> [Directions for this task]:
Using the records below, give again exactly the lines from the line that contains "M 639,479 L" through the line that contains "M 181,55 L 259,85", both ends included, and only those.

> [Exercise input]:
= Beginning of Section =

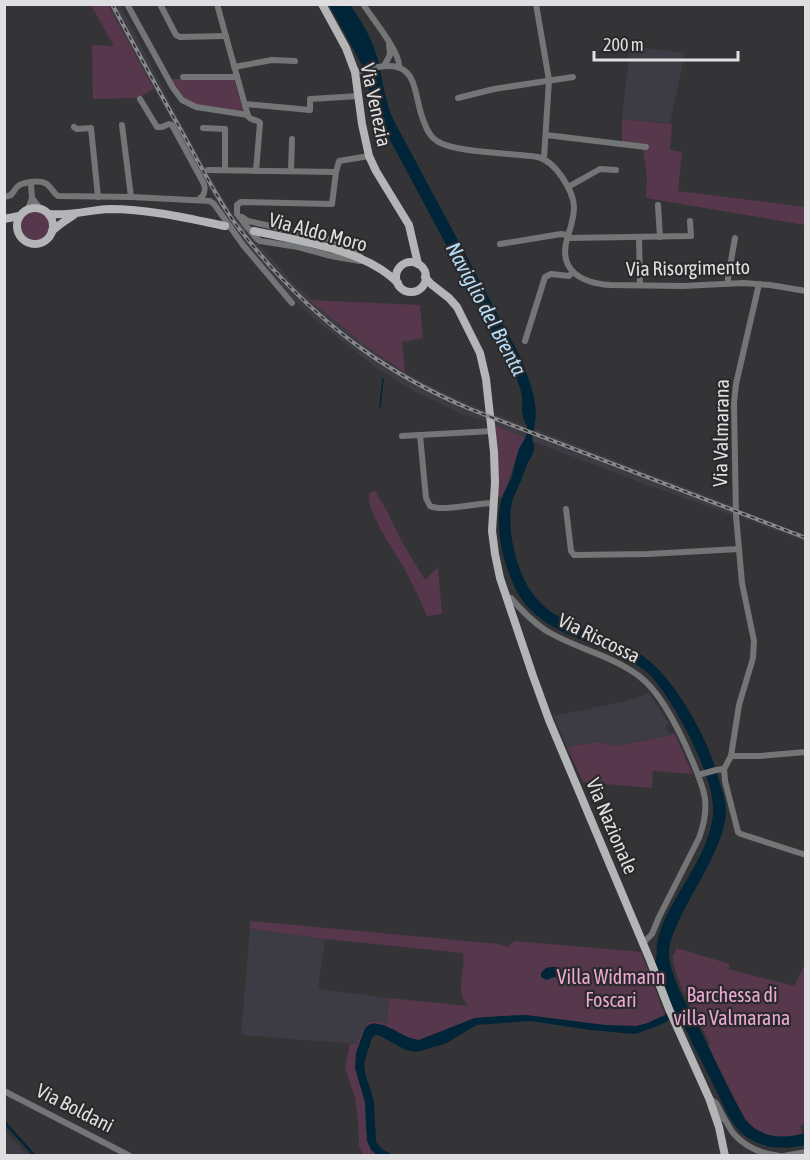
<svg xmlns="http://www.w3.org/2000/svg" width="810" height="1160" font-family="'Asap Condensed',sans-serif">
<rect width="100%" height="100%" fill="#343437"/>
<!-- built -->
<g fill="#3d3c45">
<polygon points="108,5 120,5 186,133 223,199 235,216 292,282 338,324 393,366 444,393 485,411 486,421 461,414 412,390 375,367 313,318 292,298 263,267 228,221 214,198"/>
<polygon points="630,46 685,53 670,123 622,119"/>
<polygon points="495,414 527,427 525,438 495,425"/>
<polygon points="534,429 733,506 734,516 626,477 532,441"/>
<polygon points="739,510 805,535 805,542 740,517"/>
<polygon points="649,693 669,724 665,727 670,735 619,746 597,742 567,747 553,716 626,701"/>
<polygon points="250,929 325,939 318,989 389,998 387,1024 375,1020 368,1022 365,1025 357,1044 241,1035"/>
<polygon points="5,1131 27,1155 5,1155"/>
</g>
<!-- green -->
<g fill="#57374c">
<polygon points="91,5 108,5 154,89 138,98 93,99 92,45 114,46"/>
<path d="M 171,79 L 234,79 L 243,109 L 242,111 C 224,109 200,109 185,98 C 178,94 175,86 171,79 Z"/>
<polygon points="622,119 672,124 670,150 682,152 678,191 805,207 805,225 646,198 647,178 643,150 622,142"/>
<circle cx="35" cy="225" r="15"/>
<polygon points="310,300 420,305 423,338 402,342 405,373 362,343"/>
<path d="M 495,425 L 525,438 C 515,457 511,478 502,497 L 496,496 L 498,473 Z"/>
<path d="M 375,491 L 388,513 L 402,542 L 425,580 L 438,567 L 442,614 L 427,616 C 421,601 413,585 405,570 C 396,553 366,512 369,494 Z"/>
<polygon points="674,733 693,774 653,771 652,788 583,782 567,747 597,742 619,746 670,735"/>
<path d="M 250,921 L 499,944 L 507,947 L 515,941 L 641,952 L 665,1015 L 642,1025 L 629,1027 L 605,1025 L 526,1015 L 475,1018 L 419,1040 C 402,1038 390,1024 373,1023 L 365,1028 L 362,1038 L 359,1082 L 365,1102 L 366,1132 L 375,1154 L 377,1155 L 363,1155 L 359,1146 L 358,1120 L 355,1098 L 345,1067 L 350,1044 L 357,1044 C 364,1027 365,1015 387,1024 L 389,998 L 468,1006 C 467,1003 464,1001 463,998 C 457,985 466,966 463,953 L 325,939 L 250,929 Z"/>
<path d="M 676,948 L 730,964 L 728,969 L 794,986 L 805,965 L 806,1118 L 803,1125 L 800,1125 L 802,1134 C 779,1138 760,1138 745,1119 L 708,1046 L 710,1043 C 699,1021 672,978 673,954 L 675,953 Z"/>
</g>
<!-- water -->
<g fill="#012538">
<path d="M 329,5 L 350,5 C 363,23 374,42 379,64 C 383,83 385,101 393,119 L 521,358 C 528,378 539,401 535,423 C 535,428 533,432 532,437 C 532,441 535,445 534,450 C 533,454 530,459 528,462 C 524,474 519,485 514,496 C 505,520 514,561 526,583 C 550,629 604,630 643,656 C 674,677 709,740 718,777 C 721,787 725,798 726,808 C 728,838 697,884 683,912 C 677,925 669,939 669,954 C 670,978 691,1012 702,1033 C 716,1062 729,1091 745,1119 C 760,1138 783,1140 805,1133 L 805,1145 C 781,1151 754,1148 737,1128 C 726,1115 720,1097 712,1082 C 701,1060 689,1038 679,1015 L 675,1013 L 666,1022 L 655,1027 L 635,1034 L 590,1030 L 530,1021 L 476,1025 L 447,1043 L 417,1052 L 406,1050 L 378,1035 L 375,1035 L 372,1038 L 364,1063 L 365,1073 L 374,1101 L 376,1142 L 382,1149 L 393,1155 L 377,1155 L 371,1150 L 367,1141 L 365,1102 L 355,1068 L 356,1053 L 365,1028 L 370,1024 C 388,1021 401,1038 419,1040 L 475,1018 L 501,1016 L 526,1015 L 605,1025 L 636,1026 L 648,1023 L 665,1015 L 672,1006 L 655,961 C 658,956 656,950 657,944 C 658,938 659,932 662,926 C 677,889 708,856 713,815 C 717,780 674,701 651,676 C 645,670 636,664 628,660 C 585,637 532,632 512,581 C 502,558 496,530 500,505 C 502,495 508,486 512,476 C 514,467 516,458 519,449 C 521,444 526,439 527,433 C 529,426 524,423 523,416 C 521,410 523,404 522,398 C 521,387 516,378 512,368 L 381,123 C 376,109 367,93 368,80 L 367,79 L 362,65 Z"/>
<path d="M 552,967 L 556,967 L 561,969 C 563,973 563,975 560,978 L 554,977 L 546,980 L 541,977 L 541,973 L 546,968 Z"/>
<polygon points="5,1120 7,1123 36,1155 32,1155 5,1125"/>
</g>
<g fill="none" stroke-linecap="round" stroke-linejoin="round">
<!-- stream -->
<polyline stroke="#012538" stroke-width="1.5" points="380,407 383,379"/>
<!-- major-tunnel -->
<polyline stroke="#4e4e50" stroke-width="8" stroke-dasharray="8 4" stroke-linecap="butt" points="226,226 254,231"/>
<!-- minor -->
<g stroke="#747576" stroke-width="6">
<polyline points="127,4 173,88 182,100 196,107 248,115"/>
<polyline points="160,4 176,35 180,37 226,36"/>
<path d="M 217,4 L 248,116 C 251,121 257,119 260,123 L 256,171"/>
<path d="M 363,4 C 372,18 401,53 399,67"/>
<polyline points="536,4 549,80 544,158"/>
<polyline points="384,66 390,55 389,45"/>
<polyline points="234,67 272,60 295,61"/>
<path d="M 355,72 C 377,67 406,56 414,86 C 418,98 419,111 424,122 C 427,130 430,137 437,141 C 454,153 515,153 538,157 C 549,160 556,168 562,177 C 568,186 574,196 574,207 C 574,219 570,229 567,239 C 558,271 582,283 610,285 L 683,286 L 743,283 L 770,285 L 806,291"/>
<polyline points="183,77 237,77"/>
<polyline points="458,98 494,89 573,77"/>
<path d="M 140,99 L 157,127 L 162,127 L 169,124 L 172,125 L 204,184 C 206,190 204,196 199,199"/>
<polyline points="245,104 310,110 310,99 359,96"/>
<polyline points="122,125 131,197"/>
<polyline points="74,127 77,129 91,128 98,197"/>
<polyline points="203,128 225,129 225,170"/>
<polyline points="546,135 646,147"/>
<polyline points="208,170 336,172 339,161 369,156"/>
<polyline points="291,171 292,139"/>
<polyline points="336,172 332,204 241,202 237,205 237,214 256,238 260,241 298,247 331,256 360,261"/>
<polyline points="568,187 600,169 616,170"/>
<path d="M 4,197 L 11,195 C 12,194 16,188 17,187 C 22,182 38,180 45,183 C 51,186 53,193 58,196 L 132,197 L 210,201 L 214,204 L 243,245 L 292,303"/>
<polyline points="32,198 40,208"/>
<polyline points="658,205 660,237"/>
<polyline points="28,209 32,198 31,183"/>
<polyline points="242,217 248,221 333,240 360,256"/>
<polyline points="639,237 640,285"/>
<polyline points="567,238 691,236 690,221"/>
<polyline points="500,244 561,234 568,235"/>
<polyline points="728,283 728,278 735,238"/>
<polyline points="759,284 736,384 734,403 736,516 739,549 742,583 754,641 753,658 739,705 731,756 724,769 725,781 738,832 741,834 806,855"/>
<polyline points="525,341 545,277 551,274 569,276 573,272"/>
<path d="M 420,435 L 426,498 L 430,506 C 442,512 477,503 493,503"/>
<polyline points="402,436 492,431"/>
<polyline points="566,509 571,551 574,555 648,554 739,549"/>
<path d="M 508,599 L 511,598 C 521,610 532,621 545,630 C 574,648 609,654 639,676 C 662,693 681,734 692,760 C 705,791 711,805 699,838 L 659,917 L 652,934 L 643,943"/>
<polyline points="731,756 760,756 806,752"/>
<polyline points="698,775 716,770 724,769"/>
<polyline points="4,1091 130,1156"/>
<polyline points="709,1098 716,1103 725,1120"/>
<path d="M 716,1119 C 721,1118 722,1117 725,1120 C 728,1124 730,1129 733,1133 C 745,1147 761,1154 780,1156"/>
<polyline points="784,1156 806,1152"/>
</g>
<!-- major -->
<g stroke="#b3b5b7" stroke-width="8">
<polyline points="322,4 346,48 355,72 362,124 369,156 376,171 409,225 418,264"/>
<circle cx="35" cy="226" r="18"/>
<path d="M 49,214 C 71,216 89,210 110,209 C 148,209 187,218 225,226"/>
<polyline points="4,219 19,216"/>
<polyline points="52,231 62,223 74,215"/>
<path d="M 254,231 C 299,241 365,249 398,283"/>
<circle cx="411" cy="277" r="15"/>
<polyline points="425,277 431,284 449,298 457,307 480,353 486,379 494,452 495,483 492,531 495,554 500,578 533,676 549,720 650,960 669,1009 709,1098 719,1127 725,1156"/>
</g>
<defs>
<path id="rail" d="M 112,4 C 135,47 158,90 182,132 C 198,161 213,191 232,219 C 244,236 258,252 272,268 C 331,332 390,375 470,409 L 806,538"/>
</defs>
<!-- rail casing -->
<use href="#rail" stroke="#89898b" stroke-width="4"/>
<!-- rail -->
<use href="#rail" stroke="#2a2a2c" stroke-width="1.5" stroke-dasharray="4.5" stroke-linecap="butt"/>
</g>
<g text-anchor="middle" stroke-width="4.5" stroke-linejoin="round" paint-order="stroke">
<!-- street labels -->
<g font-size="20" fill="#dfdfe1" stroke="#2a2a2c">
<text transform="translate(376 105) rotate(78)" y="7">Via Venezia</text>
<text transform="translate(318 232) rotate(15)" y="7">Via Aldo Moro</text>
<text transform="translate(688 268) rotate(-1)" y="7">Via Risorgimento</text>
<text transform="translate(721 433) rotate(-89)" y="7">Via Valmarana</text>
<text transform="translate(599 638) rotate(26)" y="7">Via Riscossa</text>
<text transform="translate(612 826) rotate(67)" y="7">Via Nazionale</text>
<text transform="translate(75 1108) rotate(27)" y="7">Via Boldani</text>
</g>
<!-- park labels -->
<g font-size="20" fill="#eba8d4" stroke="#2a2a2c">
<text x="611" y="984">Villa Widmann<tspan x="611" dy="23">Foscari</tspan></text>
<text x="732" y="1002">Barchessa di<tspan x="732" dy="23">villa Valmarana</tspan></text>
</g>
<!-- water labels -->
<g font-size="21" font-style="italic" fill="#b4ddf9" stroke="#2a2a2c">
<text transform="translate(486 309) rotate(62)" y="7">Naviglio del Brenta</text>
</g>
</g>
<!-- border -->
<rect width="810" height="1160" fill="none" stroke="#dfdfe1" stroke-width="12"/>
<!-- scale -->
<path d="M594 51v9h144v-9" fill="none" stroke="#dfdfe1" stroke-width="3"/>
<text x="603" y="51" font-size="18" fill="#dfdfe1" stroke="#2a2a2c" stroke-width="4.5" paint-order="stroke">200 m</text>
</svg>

= End of Section =
= Beginning of Section =

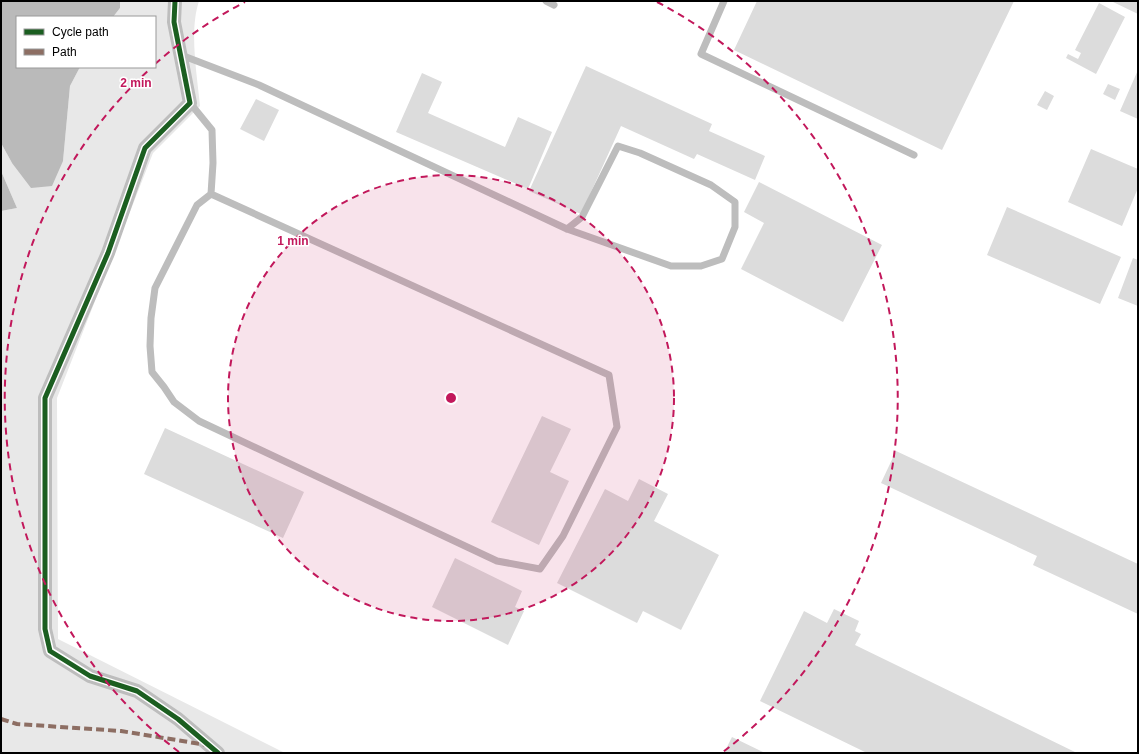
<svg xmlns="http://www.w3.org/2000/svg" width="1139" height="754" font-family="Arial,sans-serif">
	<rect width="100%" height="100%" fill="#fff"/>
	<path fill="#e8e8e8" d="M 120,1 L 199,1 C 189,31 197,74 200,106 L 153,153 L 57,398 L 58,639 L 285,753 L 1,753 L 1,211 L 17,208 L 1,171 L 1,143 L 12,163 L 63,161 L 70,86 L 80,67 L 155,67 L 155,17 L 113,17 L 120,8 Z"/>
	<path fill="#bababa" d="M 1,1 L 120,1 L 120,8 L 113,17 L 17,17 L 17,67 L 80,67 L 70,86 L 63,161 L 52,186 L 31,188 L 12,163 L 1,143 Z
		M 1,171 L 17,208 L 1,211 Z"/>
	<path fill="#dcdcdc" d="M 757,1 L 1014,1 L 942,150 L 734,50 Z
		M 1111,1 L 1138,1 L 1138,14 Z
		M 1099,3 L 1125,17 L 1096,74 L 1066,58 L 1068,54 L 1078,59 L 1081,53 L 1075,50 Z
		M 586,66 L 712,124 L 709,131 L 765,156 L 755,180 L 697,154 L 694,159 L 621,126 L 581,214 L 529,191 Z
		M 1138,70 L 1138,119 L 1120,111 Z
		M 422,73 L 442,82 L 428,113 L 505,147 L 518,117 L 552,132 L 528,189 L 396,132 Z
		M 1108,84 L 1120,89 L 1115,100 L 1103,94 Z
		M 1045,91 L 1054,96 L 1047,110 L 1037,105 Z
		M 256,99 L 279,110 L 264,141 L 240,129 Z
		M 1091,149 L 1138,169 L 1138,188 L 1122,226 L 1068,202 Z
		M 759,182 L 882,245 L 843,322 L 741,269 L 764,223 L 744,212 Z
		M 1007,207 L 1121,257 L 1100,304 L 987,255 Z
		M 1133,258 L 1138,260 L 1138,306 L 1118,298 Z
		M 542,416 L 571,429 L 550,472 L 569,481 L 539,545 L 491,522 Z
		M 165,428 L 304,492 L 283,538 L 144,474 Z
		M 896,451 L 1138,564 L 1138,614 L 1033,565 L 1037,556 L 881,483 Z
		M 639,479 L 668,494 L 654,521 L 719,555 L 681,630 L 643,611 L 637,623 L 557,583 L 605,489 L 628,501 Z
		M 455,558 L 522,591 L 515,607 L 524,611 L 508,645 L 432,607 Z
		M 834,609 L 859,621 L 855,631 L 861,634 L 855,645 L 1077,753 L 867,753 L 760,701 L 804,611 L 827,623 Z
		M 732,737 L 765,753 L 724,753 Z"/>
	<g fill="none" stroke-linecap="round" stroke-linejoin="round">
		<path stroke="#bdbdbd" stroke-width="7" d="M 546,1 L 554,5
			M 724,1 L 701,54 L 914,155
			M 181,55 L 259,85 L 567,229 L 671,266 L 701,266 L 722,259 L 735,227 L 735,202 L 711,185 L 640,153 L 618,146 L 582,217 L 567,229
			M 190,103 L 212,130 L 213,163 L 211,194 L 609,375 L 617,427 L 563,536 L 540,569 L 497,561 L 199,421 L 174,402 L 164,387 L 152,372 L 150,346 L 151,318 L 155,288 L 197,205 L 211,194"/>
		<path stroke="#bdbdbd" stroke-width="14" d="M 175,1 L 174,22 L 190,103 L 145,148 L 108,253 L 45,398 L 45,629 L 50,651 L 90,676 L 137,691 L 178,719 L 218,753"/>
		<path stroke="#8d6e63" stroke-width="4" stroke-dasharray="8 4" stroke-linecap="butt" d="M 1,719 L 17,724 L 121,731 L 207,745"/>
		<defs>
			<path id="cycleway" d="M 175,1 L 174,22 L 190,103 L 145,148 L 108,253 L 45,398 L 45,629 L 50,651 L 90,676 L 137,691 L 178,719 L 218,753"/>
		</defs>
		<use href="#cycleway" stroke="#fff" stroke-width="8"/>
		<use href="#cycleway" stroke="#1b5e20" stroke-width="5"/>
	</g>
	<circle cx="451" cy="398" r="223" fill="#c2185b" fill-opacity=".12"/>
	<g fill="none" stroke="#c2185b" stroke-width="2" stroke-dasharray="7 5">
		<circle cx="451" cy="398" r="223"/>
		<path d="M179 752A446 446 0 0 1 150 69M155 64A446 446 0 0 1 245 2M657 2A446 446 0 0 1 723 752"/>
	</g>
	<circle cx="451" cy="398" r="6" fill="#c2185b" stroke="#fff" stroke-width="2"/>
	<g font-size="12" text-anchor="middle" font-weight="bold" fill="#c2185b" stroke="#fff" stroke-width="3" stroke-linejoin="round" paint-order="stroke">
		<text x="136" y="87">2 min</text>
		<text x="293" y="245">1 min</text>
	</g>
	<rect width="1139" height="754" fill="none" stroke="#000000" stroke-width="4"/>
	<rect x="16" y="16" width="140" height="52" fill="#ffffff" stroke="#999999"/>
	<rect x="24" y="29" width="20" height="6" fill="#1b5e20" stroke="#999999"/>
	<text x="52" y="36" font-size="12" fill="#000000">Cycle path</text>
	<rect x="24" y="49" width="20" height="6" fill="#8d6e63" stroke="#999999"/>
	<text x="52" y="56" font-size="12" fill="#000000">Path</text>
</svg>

= End of Section =

> [Answer space]:
		M 639,479 L 668,494 L 654,521 L 719,555 L 681,630 L 643,611 L 637,623 L 557,583 L 605,489 L 628,501 Z
		M 455,558 L 522,591 L 515,607 L 524,611 L 508,645 L 432,607 Z
		M 834,609 L 859,621 L 855,631 L 861,634 L 855,645 L 1077,753 L 867,753 L 760,701 L 804,611 L 827,623 Z
		M 732,737 L 765,753 L 724,753 Z"/>
	<g fill="none" stroke-linecap="round" stroke-linejoin="round">
		<path stroke="#bdbdbd" stroke-width="7" d="M 546,1 L 554,5
			M 724,1 L 701,54 L 914,155
			M 181,55 L 259,85 L 567,229 L 671,266 L 701,266 L 722,259 L 735,227 L 735,202 L 711,185 L 640,153 L 618,146 L 582,217 L 567,229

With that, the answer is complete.